Clinical Research Associate – CRA – 12 months program
One-year education program for Clinical trial associates (CRA) is intended for doctors, pharmacists, dentists or persons who have graduated from colleges of some related sciences. Classes are divided into two semesters and takes place on Wednesdays, Thursdays and Fridays after working hours. We pay special attention to the practical part of the training, and all students goes to the practical part of the course in our classroom and afterwards in one of the CRO agencies or pharmaceutical companies. Number of seats is limited to the 15 participants.
Taking online course is also possible.
Study Coordinator education program – 60 lessons
Education program for health-care professionals who works under the direct supervision by PI or/and Sponsor/CRO for the purpose of conducting Clinical Trials. Education is intended for doctors, pharmacists, dentists or persons who have graduated from colleges of some related sciences. Number of seats is limited to the 15 participants.
Monitoring Course – 30 lessons
Monitoring is the act of overseeing the progress of a clinical trial, and of ensuring that it is conducted, recorded and reported in accordance with the protocol, Standard Operating Procedures (SOPs), Good Clinical Practice (GCP), and the applicable regulatory requirement(s). Clinical trial monitoring is an Integral Component of clinical trial quality assurance process, and critical for GCP fulfillment.

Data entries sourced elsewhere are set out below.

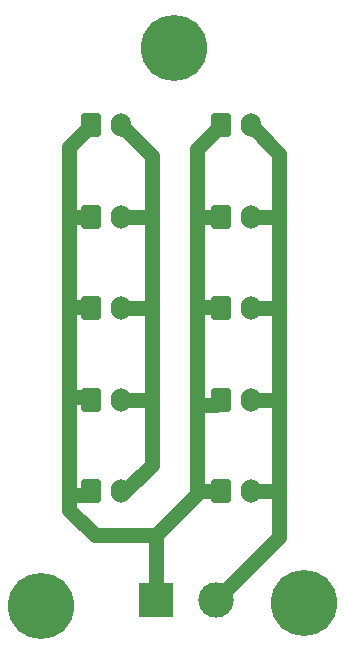
<source format=gbr>
%TF.GenerationSoftware,KiCad,Pcbnew,7.0.9*%
%TF.CreationDate,2024-03-13T22:19:24+01:00*%
%TF.ProjectId,Backlighting_LEDModule_PCB,4261636b-6c69-4676-9874-696e675f4c45,rev?*%
%TF.SameCoordinates,Original*%
%TF.FileFunction,Copper,L2,Bot*%
%TF.FilePolarity,Positive*%
%FSLAX46Y46*%
G04 Gerber Fmt 4.6, Leading zero omitted, Abs format (unit mm)*
G04 Created by KiCad (PCBNEW 7.0.9) date 2024-03-13 22:19:24*
%MOMM*%
%LPD*%
G01*
G04 APERTURE LIST*
G04 Aperture macros list*
%AMRoundRect*
0 Rectangle with rounded corners*
0 $1 Rounding radius*
0 $2 $3 $4 $5 $6 $7 $8 $9 X,Y pos of 4 corners*
0 Add a 4 corners polygon primitive as box body*
4,1,4,$2,$3,$4,$5,$6,$7,$8,$9,$2,$3,0*
0 Add four circle primitives for the rounded corners*
1,1,$1+$1,$2,$3*
1,1,$1+$1,$4,$5*
1,1,$1+$1,$6,$7*
1,1,$1+$1,$8,$9*
0 Add four rect primitives between the rounded corners*
20,1,$1+$1,$2,$3,$4,$5,0*
20,1,$1+$1,$4,$5,$6,$7,0*
20,1,$1+$1,$6,$7,$8,$9,0*
20,1,$1+$1,$8,$9,$2,$3,0*%
G04 Aperture macros list end*
%TA.AperFunction,ComponentPad*%
%ADD10RoundRect,0.250000X-0.600000X-0.750000X0.600000X-0.750000X0.600000X0.750000X-0.600000X0.750000X0*%
%TD*%
%TA.AperFunction,ComponentPad*%
%ADD11O,1.700000X2.000000*%
%TD*%
%TA.AperFunction,ComponentPad*%
%ADD12R,3.000000X3.000000*%
%TD*%
%TA.AperFunction,ComponentPad*%
%ADD13C,3.000000*%
%TD*%
%TA.AperFunction,ComponentPad*%
%ADD14C,3.600000*%
%TD*%
%TA.AperFunction,ConnectorPad*%
%ADD15C,5.600000*%
%TD*%
%TA.AperFunction,Conductor*%
%ADD16C,1.270000*%
%TD*%
G04 APERTURE END LIST*
D10*
%TO.P,J4,1,Pin_1*%
%TO.N,N/C*%
X109750000Y-69750000D03*
D11*
%TO.P,J4,2,Pin_2*%
X112250000Y-69750000D03*
%TD*%
D12*
%TO.P,J11,1,Pin_1*%
%TO.N,N/C*%
X115250000Y-102250000D03*
D13*
%TO.P,J11,2,Pin_2*%
X120330000Y-102250000D03*
%TD*%
D10*
%TO.P,J6,1,Pin_1*%
%TO.N,N/C*%
X120750000Y-93000000D03*
D11*
%TO.P,J6,2,Pin_2*%
X123250000Y-93000000D03*
%TD*%
D10*
%TO.P,J3,1,Pin_1*%
%TO.N,N/C*%
X109750000Y-77500000D03*
D11*
%TO.P,J3,2,Pin_2*%
X112250000Y-77500000D03*
%TD*%
D10*
%TO.P,J7,1,Pin_1*%
%TO.N,N/C*%
X120750000Y-85250000D03*
D11*
%TO.P,J7,2,Pin_2*%
X123250000Y-85250000D03*
%TD*%
D14*
%TO.P,H1,1*%
%TO.N,N/C*%
X127750000Y-102500000D03*
D15*
X127750000Y-102500000D03*
%TD*%
D14*
%TO.P,H3,1*%
%TO.N,N/C*%
X105500000Y-102750000D03*
D15*
X105500000Y-102750000D03*
%TD*%
D10*
%TO.P,J1,1,Pin_1*%
%TO.N,N/C*%
X109750000Y-93000000D03*
D11*
%TO.P,J1,2,Pin_2*%
X112250000Y-93000000D03*
%TD*%
D10*
%TO.P,J5,1,Pin_1*%
%TO.N,N/C*%
X109750000Y-62000000D03*
D11*
%TO.P,J5,2,Pin_2*%
X112250000Y-62000000D03*
%TD*%
D10*
%TO.P,J9,1,Pin_1*%
%TO.N,N/C*%
X120750000Y-69750000D03*
D11*
%TO.P,J9,2,Pin_2*%
X123250000Y-69750000D03*
%TD*%
D10*
%TO.P,J8,1,Pin_1*%
%TO.N,N/C*%
X120750000Y-77500000D03*
D11*
%TO.P,J8,2,Pin_2*%
X123250000Y-77500000D03*
%TD*%
D10*
%TO.P,J10,1,Pin_1*%
%TO.N,N/C*%
X120750000Y-62000000D03*
D11*
%TO.P,J10,2,Pin_2*%
X123250000Y-62000000D03*
%TD*%
D10*
%TO.P,J2,1,Pin_1*%
%TO.N,N/C*%
X109750000Y-85250000D03*
D11*
%TO.P,J2,2,Pin_2*%
X112250000Y-85250000D03*
%TD*%
D14*
%TO.P,H2,1*%
%TO.N,N/C*%
X116750000Y-55500000D03*
D15*
X116750000Y-55500000D03*
%TD*%
D16*
%TO.N,*%
X114870000Y-69795000D02*
X114870000Y-64620000D01*
X125665000Y-77415000D02*
X125665000Y-69795000D01*
X125665000Y-64415000D02*
X123250000Y-62000000D01*
X112250000Y-77500000D02*
X114785000Y-77500000D01*
X123250000Y-93000000D02*
X125375000Y-93000000D01*
X123250000Y-69750000D02*
X125620000Y-69750000D01*
X120330000Y-102250000D02*
X125665000Y-96915000D01*
X125665000Y-96915000D02*
X125665000Y-93290000D01*
X125665000Y-93290000D02*
X125665000Y-85035000D01*
X123250000Y-77500000D02*
X125580000Y-77500000D01*
X114825000Y-69750000D02*
X114870000Y-69795000D01*
X125665000Y-85035000D02*
X125665000Y-77415000D01*
X125580000Y-77500000D02*
X125665000Y-77415000D01*
X125620000Y-69750000D02*
X125665000Y-69795000D01*
X123250000Y-85250000D02*
X125450000Y-85250000D01*
X112250000Y-85250000D02*
X114655000Y-85250000D01*
X114870000Y-64620000D02*
X112250000Y-62000000D01*
X112620000Y-93000000D02*
X114870000Y-90750000D01*
X114870000Y-77415000D02*
X114870000Y-69795000D01*
X114870000Y-85035000D02*
X114870000Y-77415000D01*
X114870000Y-90750000D02*
X114870000Y-85035000D01*
X125665000Y-69795000D02*
X125665000Y-64415000D01*
X114785000Y-77500000D02*
X114870000Y-77415000D01*
X125450000Y-85250000D02*
X125665000Y-85035000D01*
X112250000Y-93000000D02*
X112620000Y-93000000D01*
X114655000Y-85250000D02*
X114870000Y-85035000D01*
X112250000Y-69750000D02*
X114825000Y-69750000D01*
X107885000Y-94560000D02*
X107885000Y-93290000D01*
X109460000Y-93290000D02*
X109750000Y-93000000D01*
X115250000Y-96720000D02*
X118970000Y-93000000D01*
X107885000Y-69795000D02*
X109705000Y-69795000D01*
X118680000Y-69795000D02*
X120705000Y-69795000D01*
X107885000Y-93290000D02*
X107885000Y-85035000D01*
X109535000Y-85035000D02*
X109750000Y-85250000D01*
X118970000Y-93000000D02*
X118680000Y-92710000D01*
X118680000Y-85670000D02*
X118680000Y-77415000D01*
X118680000Y-92710000D02*
X118680000Y-85670000D01*
X118680000Y-77415000D02*
X118680000Y-69795000D01*
X118680000Y-85670000D02*
X120330000Y-85670000D01*
X107885000Y-93290000D02*
X109460000Y-93290000D01*
X107885000Y-77415000D02*
X109665000Y-77415000D01*
X120665000Y-77415000D02*
X120750000Y-77500000D01*
X109705000Y-69795000D02*
X109750000Y-69750000D01*
X118680000Y-64070000D02*
X120750000Y-62000000D01*
X118680000Y-77415000D02*
X120665000Y-77415000D01*
X107885000Y-85035000D02*
X109535000Y-85035000D01*
X109665000Y-77415000D02*
X109750000Y-77500000D01*
X118970000Y-93000000D02*
X120750000Y-93000000D01*
X107885000Y-77415000D02*
X107885000Y-69795000D01*
X120330000Y-85670000D02*
X120750000Y-85250000D01*
X115250000Y-96720000D02*
X110045000Y-96720000D01*
X107885000Y-63865000D02*
X109750000Y-62000000D01*
X107885000Y-69795000D02*
X107885000Y-63865000D01*
X107885000Y-85035000D02*
X107885000Y-77415000D01*
X120705000Y-69795000D02*
X120750000Y-69750000D01*
X125375000Y-93000000D02*
X125665000Y-93290000D01*
X110045000Y-96720000D02*
X107885000Y-94560000D01*
X115250000Y-102250000D02*
X115250000Y-96720000D01*
X118680000Y-69795000D02*
X118680000Y-64070000D01*
%TD*%
M02*

</source>
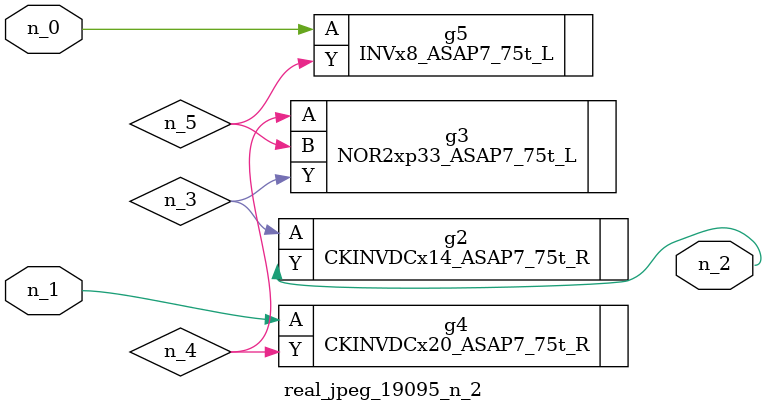
<source format=v>
module real_jpeg_19095_n_2 (n_1, n_0, n_2);

input n_1;
input n_0;

output n_2;

wire n_5;
wire n_4;
wire n_3;

INVx8_ASAP7_75t_L g5 ( 
.A(n_0),
.Y(n_5)
);

CKINVDCx20_ASAP7_75t_R g4 ( 
.A(n_1),
.Y(n_4)
);

CKINVDCx14_ASAP7_75t_R g2 ( 
.A(n_3),
.Y(n_2)
);

NOR2xp33_ASAP7_75t_L g3 ( 
.A(n_4),
.B(n_5),
.Y(n_3)
);


endmodule
</source>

The Course of monitoring is intended for doctors, pharmacists, dentists or people who have graduated from the faculties of some related sciences and who want to work in the CRO industry. Education takes 3-4 days in our classrooms.
Regulatory Affairs Course – short 16 lessons / complete 60 lessons
It is intended for people who plan to work or work in CRO and the pharmaceutical industry, and are engaged in regulatory affairs. The course covers American and European as well as regional regulations, all lecturers are mainly experts from the Medicines Agency and employees with many years of experience in the CRO industry in regulatory affairs. The course lasts 1 day (short) or 2 days (complete).
Pharmacovigilance Course – 30 lessons
Pharmacovigilance is a set of activities related to the detection, assessment, understanding, prevention and treatment of adverse reactions to the drug, as well as new knowledge of the harmful effects of the drug. The course is intended for people who are planning to work or work in CRO and the pharmaceutical industry and deal with pharmacovigilance. Duration of the course is 1 day.
Pharmaceutical waste management Course (new regulations) – one day course
Education is intended for everyone involved in storage, transportation, reporting and other activities related to pharmaceutical waste. Special attention on this education is dedicated to the new regulations on the pharmaceutical waste management. Duration of the course is 1 day.
Good clinical practice Course (GCP), Advanced GCP and Basic GCP Course – one day course
Basic course for all those who deal with clinical trials (either in the pharmaceutical, CRO industry or in the clinical trials team). Basic and advanced GCP courses lasts for one day each.